[[ Records shown, beginning ]]

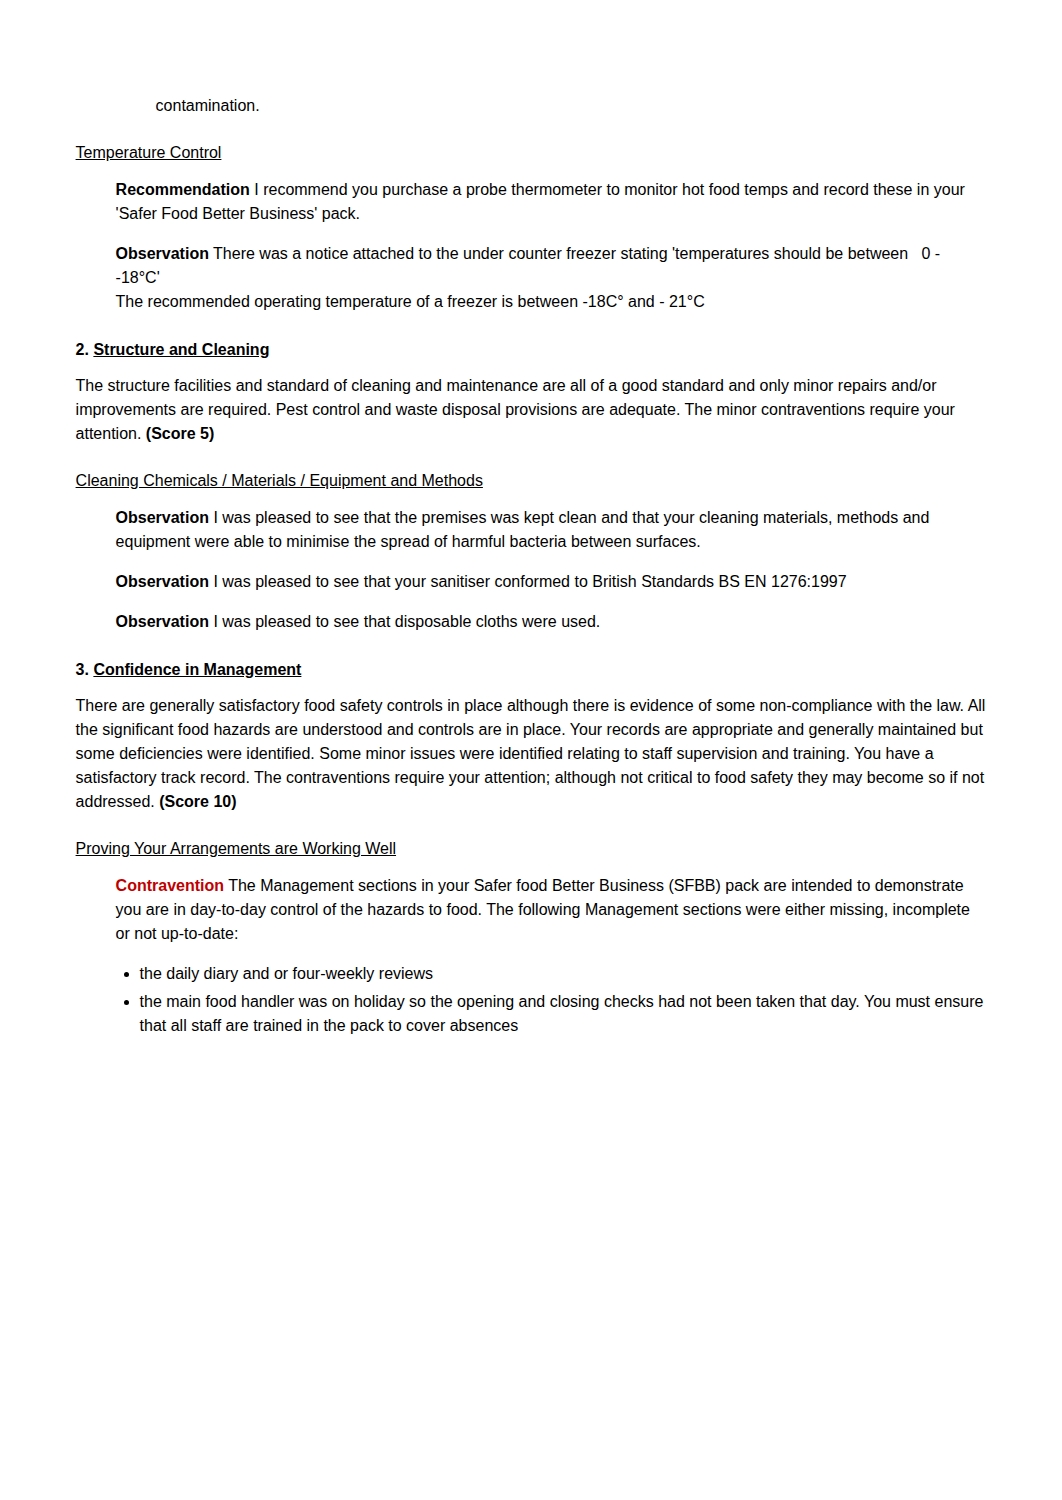contamination.
Temperature Control
Recommendation I recommend you purchase a probe thermometer to monitor hot food temps and record these in your 'Safer Food Better Business' pack.
Observation There was a notice attached to the under counter freezer stating 'temperatures should be between 0 - -18°C'
The recommended operating temperature of a freezer is between -18C° and - 21°C
2. Structure and Cleaning
The structure facilities and standard of cleaning and maintenance are all of a good standard and only minor repairs and/or improvements are required. Pest control and waste disposal provisions are adequate. The minor contraventions require your attention. (Score 5)
Cleaning Chemicals / Materials / Equipment and Methods
Observation I was pleased to see that the premises was kept clean and that your cleaning materials, methods and equipment were able to minimise the spread of harmful bacteria between surfaces.
Observation I was pleased to see that your sanitiser conformed to British Standards BS EN 1276:1997
Observation I was pleased to see that disposable cloths were used.
3. Confidence in Management
There are generally satisfactory food safety controls in place although there is evidence of some non-compliance with the law. All the significant food hazards are understood and controls are in place. Your records are appropriate and generally maintained but some deficiencies were identified. Some minor issues were identified relating to staff supervision and training. You have a satisfactory track record. The contraventions require your attention; although not critical to food safety they may become so if not addressed. (Score 10)
Proving Your Arrangements are Working Well
Contravention The Management sections in your Safer food Better Business (SFBB) pack are intended to demonstrate you are in day-to-day control of the hazards to food. The following Management sections were either missing, incomplete or not up-to-date:
the daily diary and or four-weekly reviews
the main food handler was on holiday so the opening and closing checks had not been taken that day. You must ensure that all staff are trained in the pack to cover absences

[[ Records shown, end ]]

## Action item
Respond with only the number of lines above that include the string "Management".

## Exercise response
2